В трубке опять затрещало, щелкнуло и послышались короткие гудки. Не дожидаясь повторного звонка, Ева поставила в раковину чашку с остатками кофе и, все еще мучаясь сомнениями, пошла в свою комнату переодеваться. Черт с ним, с Леней, брюки она успеет сшить, но вот вовремя вернуться домой вряд ли... Она знает эти... дни рождения! Парни напьются, и никто ее не повезет домой. Марию она не видела давно. Как с Коктебеля приехала, лишь раза два-три по телефону поговорили. То она спешила, то Мария...
Ева подводила ресницы, когда в дверь позвонили. Ворвалась толстушка Мария, с ходу набросилась на нее, стала целовать:
- Какая ты красивая, Ева! А загар, боже мой! Все парни будут валяться у твоих ног... А мой уже сошел... Две недели жарилась на южном солнышке, и лишь одно воспоминание...
- Мне надо вовремя быть дома, - сказала Ева.
- Будешь-будешь, - беспечно ответила подруга.
Танцевали какой-то стремительный танец, то ли твист, то ли шейк... Ева не любила резких движений. Она лениво передвигала свои длинные ноги и смотрела на Тома, который бесом извивался вокруг нее. Он неплохо танцевал. Ростом чуть пониже ее, плотный, рыжеволосый. Том одет по последней моде, что Еве нравилось. Том - странное имя. Приятели еще называли его: Томик. У него были правильные черты лица, а вот глаза производили странное впечатление, все время перебегали с одного на другое, как будто что-то взвешивали и оценивали. Как позже узнала Ева, он и был по сути дела оценщиком, работал заведующим отдела культтоваров в комиссионном магазине.
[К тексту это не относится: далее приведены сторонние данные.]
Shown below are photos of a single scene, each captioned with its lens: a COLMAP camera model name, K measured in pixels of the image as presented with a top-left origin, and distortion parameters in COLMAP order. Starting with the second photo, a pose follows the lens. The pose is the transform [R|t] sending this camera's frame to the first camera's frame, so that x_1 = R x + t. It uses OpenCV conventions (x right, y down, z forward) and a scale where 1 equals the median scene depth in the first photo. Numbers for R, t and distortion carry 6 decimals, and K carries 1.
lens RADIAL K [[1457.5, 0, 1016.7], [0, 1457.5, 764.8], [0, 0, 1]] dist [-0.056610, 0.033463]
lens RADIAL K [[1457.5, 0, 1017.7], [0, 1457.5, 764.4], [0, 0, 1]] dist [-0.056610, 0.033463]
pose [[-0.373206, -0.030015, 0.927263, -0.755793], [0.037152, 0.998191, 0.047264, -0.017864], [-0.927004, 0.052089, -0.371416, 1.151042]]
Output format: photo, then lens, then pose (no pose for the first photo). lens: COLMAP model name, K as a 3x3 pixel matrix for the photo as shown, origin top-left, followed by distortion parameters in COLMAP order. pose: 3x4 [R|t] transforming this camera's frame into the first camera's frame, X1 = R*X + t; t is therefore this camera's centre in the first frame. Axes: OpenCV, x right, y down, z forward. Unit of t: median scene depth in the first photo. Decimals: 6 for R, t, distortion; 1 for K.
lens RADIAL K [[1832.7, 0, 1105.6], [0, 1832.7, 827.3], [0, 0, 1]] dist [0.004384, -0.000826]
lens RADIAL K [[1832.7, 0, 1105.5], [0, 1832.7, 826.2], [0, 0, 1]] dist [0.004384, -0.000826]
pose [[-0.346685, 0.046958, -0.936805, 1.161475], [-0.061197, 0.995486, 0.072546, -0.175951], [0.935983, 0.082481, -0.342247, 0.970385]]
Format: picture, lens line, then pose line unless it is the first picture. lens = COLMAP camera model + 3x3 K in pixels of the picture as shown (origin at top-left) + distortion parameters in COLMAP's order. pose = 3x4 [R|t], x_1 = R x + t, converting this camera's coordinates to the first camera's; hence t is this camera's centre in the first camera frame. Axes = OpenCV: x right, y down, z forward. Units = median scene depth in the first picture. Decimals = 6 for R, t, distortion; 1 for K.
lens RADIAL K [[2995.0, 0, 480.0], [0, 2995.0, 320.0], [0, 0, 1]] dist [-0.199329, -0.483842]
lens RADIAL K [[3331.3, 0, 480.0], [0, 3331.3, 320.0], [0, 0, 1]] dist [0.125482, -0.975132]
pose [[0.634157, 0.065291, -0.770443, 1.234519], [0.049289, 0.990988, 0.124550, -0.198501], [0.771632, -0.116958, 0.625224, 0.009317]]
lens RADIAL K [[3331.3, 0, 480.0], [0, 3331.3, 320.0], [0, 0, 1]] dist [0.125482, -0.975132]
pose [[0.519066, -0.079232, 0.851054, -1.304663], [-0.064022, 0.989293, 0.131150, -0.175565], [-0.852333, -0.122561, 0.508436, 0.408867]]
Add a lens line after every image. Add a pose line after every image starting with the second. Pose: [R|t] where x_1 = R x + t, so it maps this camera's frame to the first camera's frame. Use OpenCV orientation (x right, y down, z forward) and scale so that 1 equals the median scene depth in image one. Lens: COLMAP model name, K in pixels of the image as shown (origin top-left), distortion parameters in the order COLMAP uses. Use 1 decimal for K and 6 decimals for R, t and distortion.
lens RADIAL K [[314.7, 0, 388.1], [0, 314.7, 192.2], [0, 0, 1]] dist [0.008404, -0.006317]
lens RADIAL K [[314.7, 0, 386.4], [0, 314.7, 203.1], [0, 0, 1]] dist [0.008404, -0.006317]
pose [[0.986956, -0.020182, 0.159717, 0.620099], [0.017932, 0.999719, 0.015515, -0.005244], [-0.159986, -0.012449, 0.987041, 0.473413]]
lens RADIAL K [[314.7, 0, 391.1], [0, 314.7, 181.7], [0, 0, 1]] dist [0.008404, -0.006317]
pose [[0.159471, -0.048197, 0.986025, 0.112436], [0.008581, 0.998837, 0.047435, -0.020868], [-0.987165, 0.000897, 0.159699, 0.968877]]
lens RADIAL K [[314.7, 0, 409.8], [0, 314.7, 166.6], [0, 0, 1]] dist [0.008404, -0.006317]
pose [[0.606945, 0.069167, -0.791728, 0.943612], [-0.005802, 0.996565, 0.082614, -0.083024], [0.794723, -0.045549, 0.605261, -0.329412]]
Она видела, что нравится Тому. Он почти не отходил от нее и сейчас, изворачиваясь перед ней в замысловатом танце, пытался пристально смотреть в глаза, хотя это ему трудно давалось. Какого же цвета у него глаза? Светлые, почти такие же рыжие, как и он сам. Рядом танцевала Мария с высоким Борисом, которому уж никак не подходило прозвище Блоха. Уж скорее - Кузнечик. Он был бы красавцем, если бы не тяжелая лошадиная челюсть, придававшая его лицу угрюмое выражение, и бесцветные, невыразительные глаза. Мария, плотная и коротконогая, танцевала азартно и поворачивалась для своего веса довольно легко.
Блоха, более медлительный, с неподвижным лицом, скорее не танцевал, а раскачивался на одном месте, надменно глядя сверху вниз на свою тумбообразную партнершу.
В другой комнате сидели за столом еще несколько парней и две девушки, которых Ева впервые здесь увидела. Одна пара встала и тоже пошла танцевать. В открытую дверь виден большой круглый стол, уставленный бутылками и закусками. Посередине гигантский арбуз. Окно распахнуто, и вишневые ветки с твердыми бело-розовыми ягодами подрагивали на ветру.
Музыка оборвалась, Том подошел к магнитофону, стоявшему на подоконнике, и переменил кассету. Пел Демис Руссос. Когда Том снова подошел к ней, Ева сказала, что устала и хочет отдохнуть. На самом деле ей захотелось послушать популярного певца, который ей очень нравился. Том присел у ее ног прямо на ковер.